17 days ago, said...

My sister draws her disability, can she get paid to care for our parents?


18 days ago, said...

My Mother would like to move back "home" and live with my Sister. Mom lives in Arizona now. My sister is retiring this year, and has a spare bedroom that we can set up for her. She will be taking care of Mom, (food/bath/general care). Mom gets Medicaid and VA Survivor benefits, and lives in a LTC Memory Care Facility. She has Dementia pretty bad. Can my sister receive any compensation for being her caregiver? Will Mom loose her VA Benefit Money, or can it be used to pay compensation to my sister for Home Care?


25 days ago, said...

I'm looking for a home health care for my mom and myself her daughter take care of her


about 1 month ago, said...

I'm not looking for a place for my parents (99 and 96). I am wondering if financial aid is available. They have Martin's Point Insurance (Medicare/Medicaid) and Dad was in the Merchant Marines during WWII in the South Pacific.


about 1 month ago, said...

I am taking care of my father who fell while on the job. He has pemenant brain damage and had surgery on his neck in 2014. He can barely walk and has fallen in the shower and also had a small stroke. He can't do anything. He is currently on workman's comp and is still under the care of a doctor because they are confused why his leg will not work properly. Who would I contact. Thank you.


about 1 month ago, said...

Hi my name is Teresa. My daughter Nikki has been taking care of me and my home since March 7th 2016. I had a very serious neck surgery where I received 2 rods and 1 more plate with screws on top of the 3 I already had. Just recently I've had another surgery on my right shoulder. Within a month or so I will have my 2nd cataract surgery. After that I will be having left shoulder surgery. With all this happening my daughter has helped me everyday. She does still live at home, she is 26, but this has stopped her from going back to college or from getting a job. Can anyone tell me how I can get pay for her for doing what I'm supposed to be doing in life. I still have a long way to go. With my neck surgery I cannot drive myself anymore. My husband drives now. I need your help on how to get at least my daughter some kind of pay for her help. Thank you.
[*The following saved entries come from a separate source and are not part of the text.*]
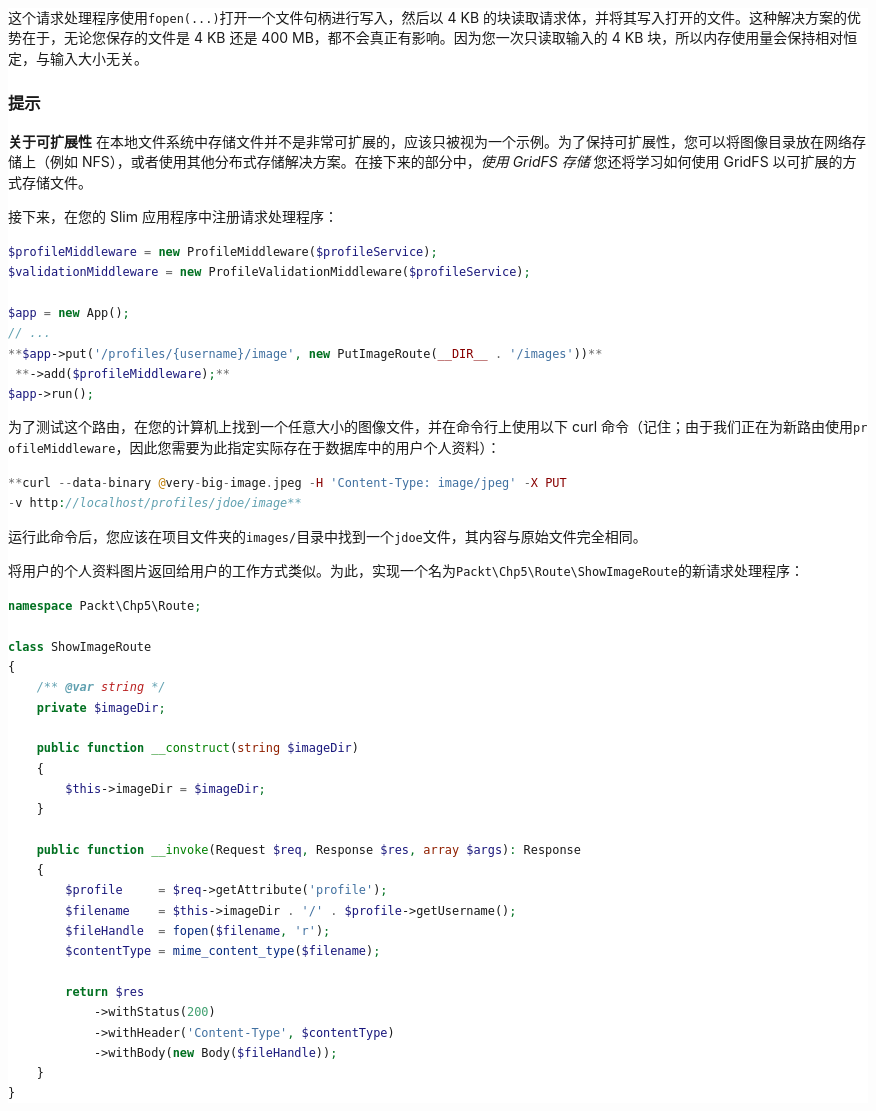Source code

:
 ```php

```

这个请求处理程序使用`fopen(...)`打开一个文件句柄进行写入，然后以 4 KB 的块读取请求体，并将其写入打开的文件。这种解决方案的优势在于，无论您保存的文件是 4 KB 还是 400 MB，都不会真正有影响。因为您一次只读取输入的 4 KB 块，所以内存使用量会保持相对恒定，与输入大小无关。

### 提示

**关于可扩展性** 在本地文件系统中存储文件并不是非常可扩展的，应该只被视为一个示例。为了保持可扩展性，您可以将图像目录放在网络存储上（例如 NFS），或者使用其他分布式存储解决方案。在接下来的部分中，*使用 GridFS 存储* 您还将学习如何使用 GridFS 以可扩展的方式存储文件。

接下来，在您的 Slim 应用程序中注册请求处理程序：

```php
$profileMiddleware = new ProfileMiddleware($profileService); 
$validationMiddleware = new ProfileValidationMiddleware($profileService); 

$app = new App(); 
// ... 
**$app->put('/profiles/{username}/image', new PutImageRoute(__DIR__ . '/images'))**
 **->add($profileMiddleware);** 
$app->run(); 

```

为了测试这个路由，在您的计算机上找到一个任意大小的图像文件，并在命令行上使用以下 curl 命令（记住；由于我们正在为新路由使用`profileMiddleware`，因此您需要为此指定实际存在于数据库中的用户个人资料）：

```php
**curl --data-binary @very-big-image.jpeg -H 'Content-Type: image/jpeg' -X PUT 
-v http://localhost/profiles/jdoe/image**

```

运行此命令后，您应该在项目文件夹的`images/`目录中找到一个`jdoe`文件，其内容与原始文件完全相同。

将用户的个人资料图片返回给用户的工作方式类似。为此，实现一个名为`Packt\Chp5\Route\ShowImageRoute`的新请求处理程序：

```php
namespace Packt\Chp5\Route; 

class ShowImageRoute 
{ 
    /** @var string */ 
    private $imageDir; 

    public function __construct(string $imageDir) 
    { 
        $this->imageDir = $imageDir; 
    } 

    public function __invoke(Request $req, Response $res, array $args): Response 
    { 
        $profile     = $req->getAttribute('profile'); 
        $filename    = $this->imageDir . '/' . $profile->getUsername(); 
        $fileHandle  = fopen($filename, 'r'); 
        $contentType = mime_content_type($filename); 

        return $res 
            ->withStatus(200) 
            ->withHeader('Content-Type', $contentType) 
            ->withBody(new Body($fileHandle)); 
    } 
} 

```
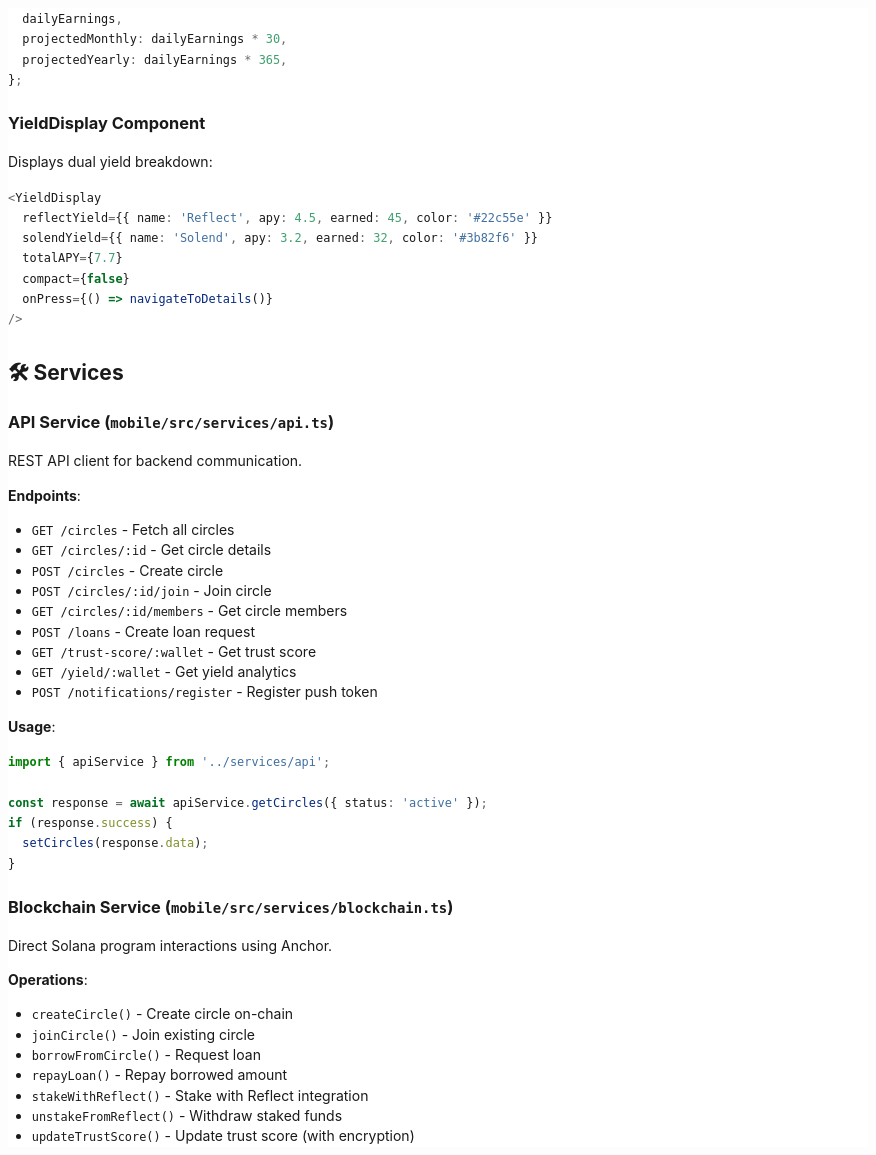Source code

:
 ```typescript
  dailyEarnings,
  projectedMonthly: dailyEarnings * 30,
  projectedYearly: dailyEarnings * 365,
};
```

### YieldDisplay Component

Displays dual yield breakdown:
```typescript
<YieldDisplay
  reflectYield={{ name: 'Reflect', apy: 4.5, earned: 45, color: '#22c55e' }}
  solendYield={{ name: 'Solend', apy: 3.2, earned: 32, color: '#3b82f6' }}
  totalAPY={7.7}
  compact={false}
  onPress={() => navigateToDetails()}
/>
```

## 🛠️ Services

### API Service (`mobile/src/services/api.ts`)

REST API client for backend communication.

**Endpoints**:
- `GET /circles` - Fetch all circles
- `GET /circles/:id` - Get circle details
- `POST /circles` - Create circle
- `POST /circles/:id/join` - Join circle
- `GET /circles/:id/members` - Get circle members
- `POST /loans` - Create loan request
- `GET /trust-score/:wallet` - Get trust score
- `GET /yield/:wallet` - Get yield analytics
- `POST /notifications/register` - Register push token

**Usage**:
```typescript
import { apiService } from '../services/api';

const response = await apiService.getCircles({ status: 'active' });
if (response.success) {
  setCircles(response.data);
}
```

### Blockchain Service (`mobile/src/services/blockchain.ts`)

Direct Solana program interactions using Anchor.

**Operations**:
- `createCircle()` - Create circle on-chain
- `joinCircle()` - Join existing circle
- `borrowFromCircle()` - Request loan
- `repayLoan()` - Repay borrowed amount
- `stakeWithReflect()` - Stake with Reflect integration
- `unstakeFromReflect()` - Withdraw staked funds
- `updateTrustScore()` - Update trust score (with encryption)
about 1 month ago, said...

hello. my mom has frontal lobe dementia. I don't know where to start to find help/care that might be covered. she has medicare/atena. anyone's help is appreciated. thanks.


2 months ago, said...

I recently cared for an ex that passed away, I received no benefits, I had poa that claimed I get everything, in the end hopice is under investigation for several things


2 months ago, said...

I have been taking care of my husband, who has cancer. I have been taking care of him for while now. Our money is tight with two kids to take care of as well. Is there a program that can help.


3 months ago, said...

Want to apply for spouse caregiver assistance cause my wife has cycle dease also had stroke which left her paralized on her whole right side along with a clubed foot and i have to assist her in cooking along with batheing, taking short walks!


3 months ago, said...

Just transitioned special needs from ma ton he. He was there since birth had all services and me his foster sister caretaker received some pay. How does this work inn have do I need to wait for nh to fund him? Very confusing


3 months ago, said...

i want i to take care of me when i get older.


4 months ago, said...

I have been caring for my significant other, live in boyfriend, friend of 7-8yrs. This care started in 2014 when he started with a neurological disease. He cannot not work or drive anymore. I have to cook for him serve him, as he cannot walk well, do his laundry, clean up after him and drive him to all doctor visits etc. We live in NY on Long Island and his neurologist is in Manhattan, 60+ mi. away. Gas, tolls, parking all expensive. Can I claim anything on my taxes? I do not have not kept any receipts. He gets SSD and is on medicare. He does give me money towards rent. I pay for food and all the expenses for the visits, gas, tolls, parking.